§ **Task to complete**:
Check every line of the entries that follow, and copy the ones containing "lines".

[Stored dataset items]
--------------------------------------------------

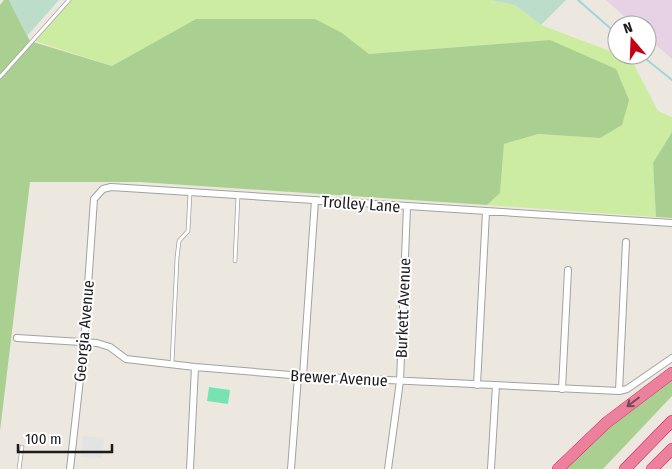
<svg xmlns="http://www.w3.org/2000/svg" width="672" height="469" font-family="'Fira Sans Condensed',sans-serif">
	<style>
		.industrial { fill: #e7d1e5 }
		.grass { fill: #cceca1 }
		.forest { fill: #a9d091 }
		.wetland { fill: #bbddca }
		.pitch { fill: #77e3b0 }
		.parking { fill: #e3e3e3 }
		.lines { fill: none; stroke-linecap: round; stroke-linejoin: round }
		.stream { stroke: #9cd5df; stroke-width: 2 }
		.service-casing { stroke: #a2a2a2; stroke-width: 4.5 }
		.minor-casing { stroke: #a2a2a2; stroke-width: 8 }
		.motorway-casing { stroke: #e0186d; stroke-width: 12 }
		.service { stroke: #fff; stroke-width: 3 }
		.minor { stroke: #fff; stroke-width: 6 }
		.motorway { stroke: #eb819d; stroke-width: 11 }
		.oneway { stroke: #794956 }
		.labels { text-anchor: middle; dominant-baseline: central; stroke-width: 4; stroke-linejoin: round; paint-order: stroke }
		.street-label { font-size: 16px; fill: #1b1b1b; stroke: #fff }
	</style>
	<rect width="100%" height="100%" fill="#ede8df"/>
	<!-- industrial -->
	<path class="industrial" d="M606 0H672V59L647 37V25H634Z"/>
	<!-- grass -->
	<path class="grass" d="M72 0H490L515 5 541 25 631 59 658 111 672 117V132L653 163 656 217 487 205 500 193 504 144 538 134 600 138 550 40 369 54 342 33 196 19 112 66 35 41Z"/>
	<!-- forest -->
	<path class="forest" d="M4 0H9L30 41 112 66 196 19H315L342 33 369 54 550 40 616 69 629 100 622 125 600 138 538 134 504 144 500 193 487 205 140 182H30L0 431V5Z
		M672 132V218L656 217 653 163Z
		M672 378V396L603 469H565L605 429Z"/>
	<!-- wetland -->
	<path class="wetland" d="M9 0H59L27 36Z
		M490 0H566L541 25 515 5Z"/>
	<!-- pitch -->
	<path class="pitch" d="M209 387 230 390 228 404 207 401Z"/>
	<!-- parking -->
	<path class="parking" d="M83 436 104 438 102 458 81 457Z"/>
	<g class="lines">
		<!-- stream -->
		<path class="stream" d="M578 0 617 34
			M641 55 672 80"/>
		<!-- service casing -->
		<g class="service-casing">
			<path id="service" d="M0 77 69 0
				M235 261 238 196
				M172 363 177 258 179 241 188 231 190 193
				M19 469 22 447"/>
		</g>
		<!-- minor casing -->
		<g class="minor-casing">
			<path id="minor" d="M17 338 97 343 110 347 126 359 195 367 303 376 619 391 627 389 672 358
				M303 376 315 200
				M477 385 486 212
				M562 389 568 270
				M619 391 626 242
				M70 469 84 343 94 199 103 189 111 187 672 223
				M190 469 195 367
				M291 469 298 376
				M388 469 400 381 407 207
				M491 469 496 385"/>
		</g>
		<!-- motorway casing -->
		<g class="motorway-casing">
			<path id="motorway" d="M558 469 606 423 672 373
				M625 469 672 421
				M652 469 672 449"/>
		</g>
		<!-- service -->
		<use href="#service" class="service"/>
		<!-- minor -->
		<use href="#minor" class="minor"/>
		<!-- motorway -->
		<use href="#motorway" class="motorway"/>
	</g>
	<!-- one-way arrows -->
	<defs><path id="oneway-shaft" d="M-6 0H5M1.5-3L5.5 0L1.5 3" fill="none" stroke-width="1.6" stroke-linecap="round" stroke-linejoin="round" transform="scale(1.25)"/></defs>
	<use class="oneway" href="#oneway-shaft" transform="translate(633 402) rotate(143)"/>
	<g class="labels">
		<!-- street labels -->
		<g class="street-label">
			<text transform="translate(361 204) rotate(4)">Trolley Lane</text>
			<text transform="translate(403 308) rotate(-88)">Burkett Avenue</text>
			<text transform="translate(84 331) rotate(-85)">Georgia Avenue</text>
			<text transform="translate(339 378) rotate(3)">Brewer Avenue</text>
		</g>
	</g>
	<!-- north arrow -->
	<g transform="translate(632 40) rotate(341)"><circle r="24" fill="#ffffff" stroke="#a4a4a4"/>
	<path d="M0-4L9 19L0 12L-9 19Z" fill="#c60011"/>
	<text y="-8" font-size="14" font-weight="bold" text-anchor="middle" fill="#1b1b1b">N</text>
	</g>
	<!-- scale -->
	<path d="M18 444v8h94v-8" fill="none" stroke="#1b1b1b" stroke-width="2.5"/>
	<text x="25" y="444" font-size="15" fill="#1b1b1b" stroke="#ffffff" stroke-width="4" paint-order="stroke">100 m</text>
</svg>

--------------------------------------------------

§ **Solution to this task**:
		.lines { fill: none; stroke-linecap: round; stroke-linejoin: round }
	<g class="lines">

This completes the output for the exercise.